2. Implement Supporting Instruments
Policymakers should adopt supporting instruments—like the United Nations Transparency Protocol (UNTP)—to make implementation possible and practical, addressing challenges like trust, complexity, scalability, and cost.
3. Develop Government Services that Enable Transparency
Modernise government services by issuing permits, certificates, and business documents in digitally verifiable formats. This turns governments into digital “trust anchors,” making compliance and verification faster and more reliable.
4. Promote Uptake and Build Capacity
Adoption only happens when there are real incentives and support. Policymakers are urged to make participation attractive and practical, especially for SMEs and developing countries. This includes:
- Incentivising industries to share certification schemes and primary data (so transparency efforts scale industry-wide)
- Funding open-source digital tools and professional support (to lower barriers for all market participants)
- Setting clear, favourable rules for using electronic and digital signatures (to enable secure, cross-border trade)
- Promoting acceptance of digitally verifiable documents across all sectors (so digital compliance becomes the norm)
- Enabling authorities to leverage product passports and digital attestations for easier, faster compliance (to speed up and simplify trade checks)

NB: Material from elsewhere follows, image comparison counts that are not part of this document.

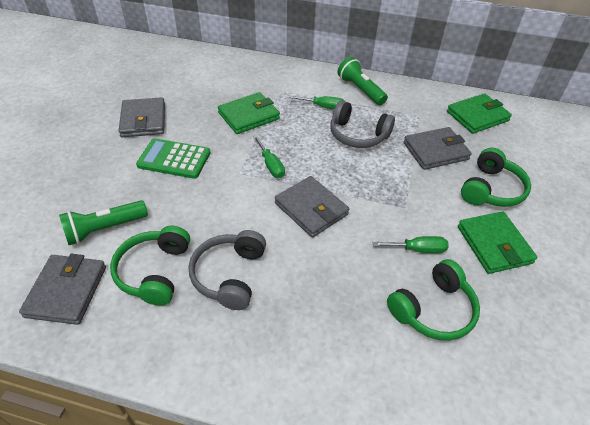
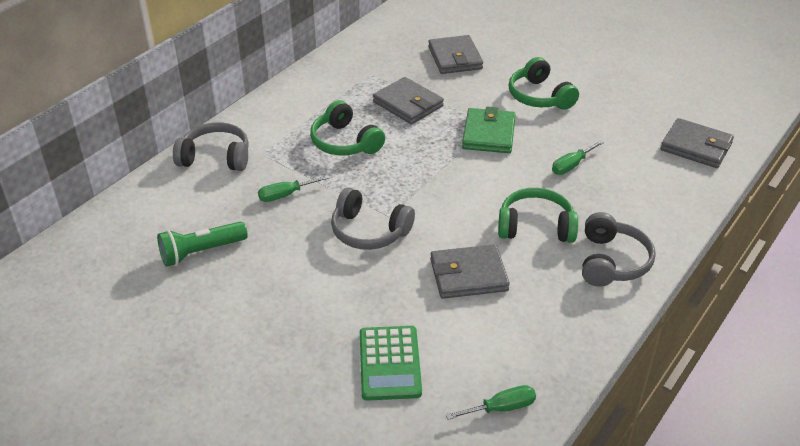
green flashlight: 2 -> 1
green wallet: 3 -> 1
grey headphones: 2 -> 3

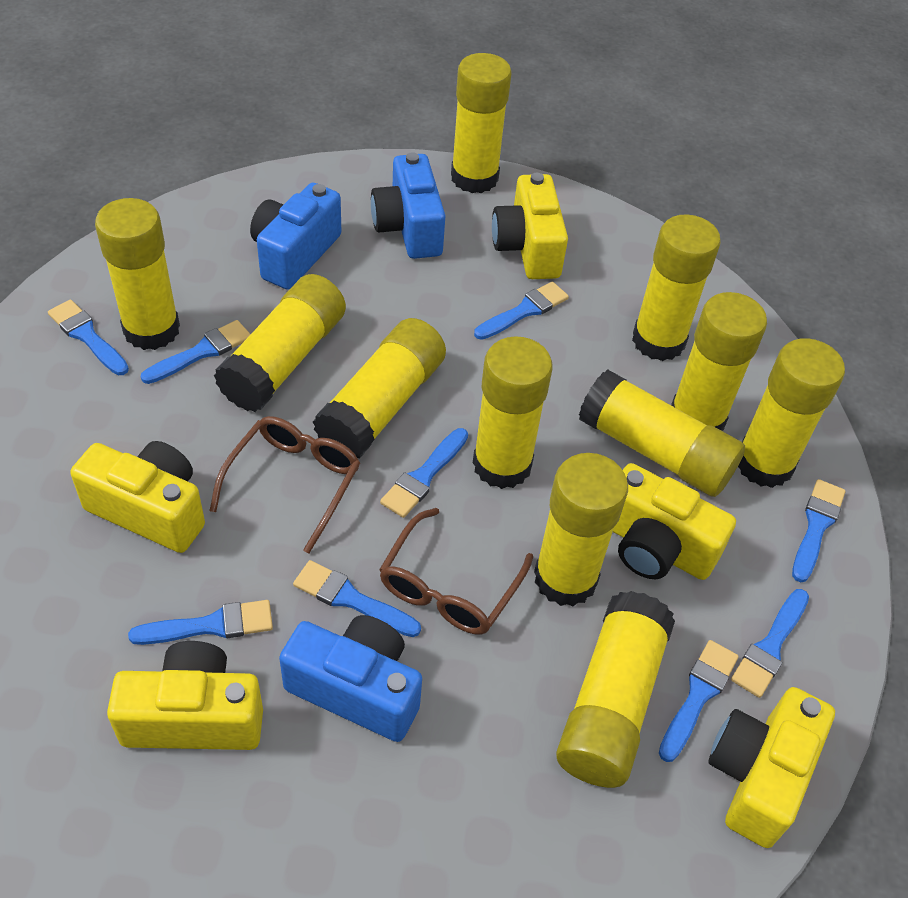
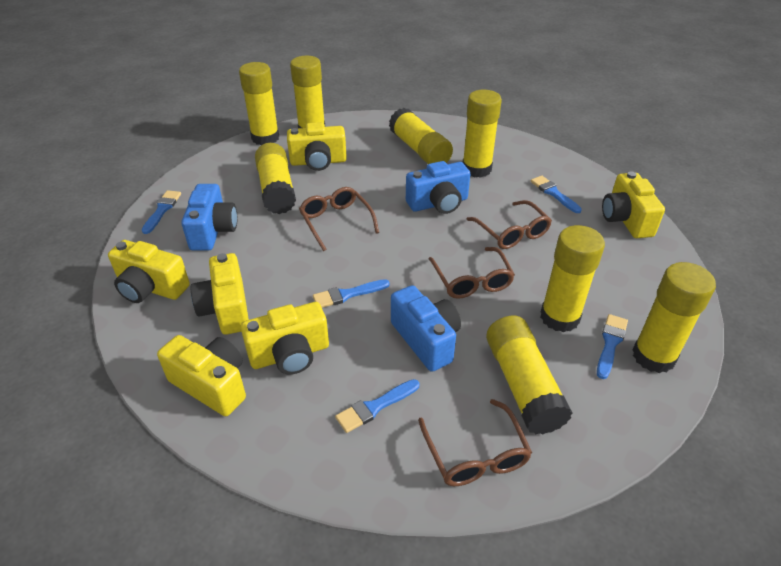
blue brush: 9 -> 5
brown glasses: 2 -> 4
yellow camera: 5 -> 6
yellow glue stick: 11 -> 8

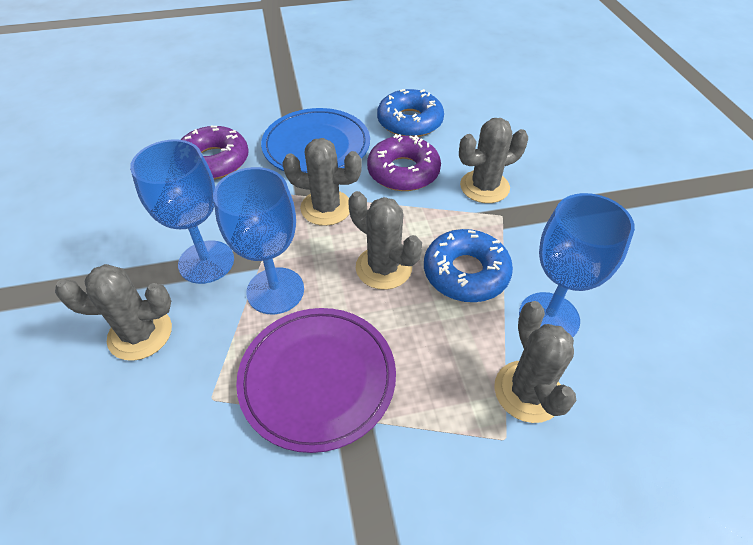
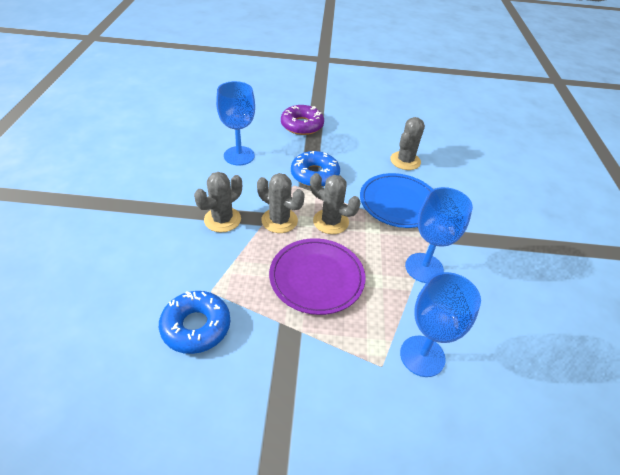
grey cactus: 5 -> 4
purple donut: 2 -> 1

The aim: reward organisations that lead on transparency, reduce friction for everyone else, and make trustworthy digital practices the new normal.
How this relates to UNTP
While Recommendation No. 49 sets the policy direction, the UN Transparency Protocol (UNTP) is how those goals become reality. Think of Recommendation No. 49 as the “what” and “why” — the vision and standards for supply chain transparency. Think of the UNTP as the “how” — the technical framework, processes, and open-source tools that turn this new policy vision into day-to-day reality for businesses and industry.
PyxGlobal’s Role
At PyxGlobal, we’ve been hands-on in the evolution of the UNTP and are already helping industries from wine exporters to agri-business and industry associations trial and implement it in real-world contexts.
We'll continue sharing updates as this critical Recommendation moves forward.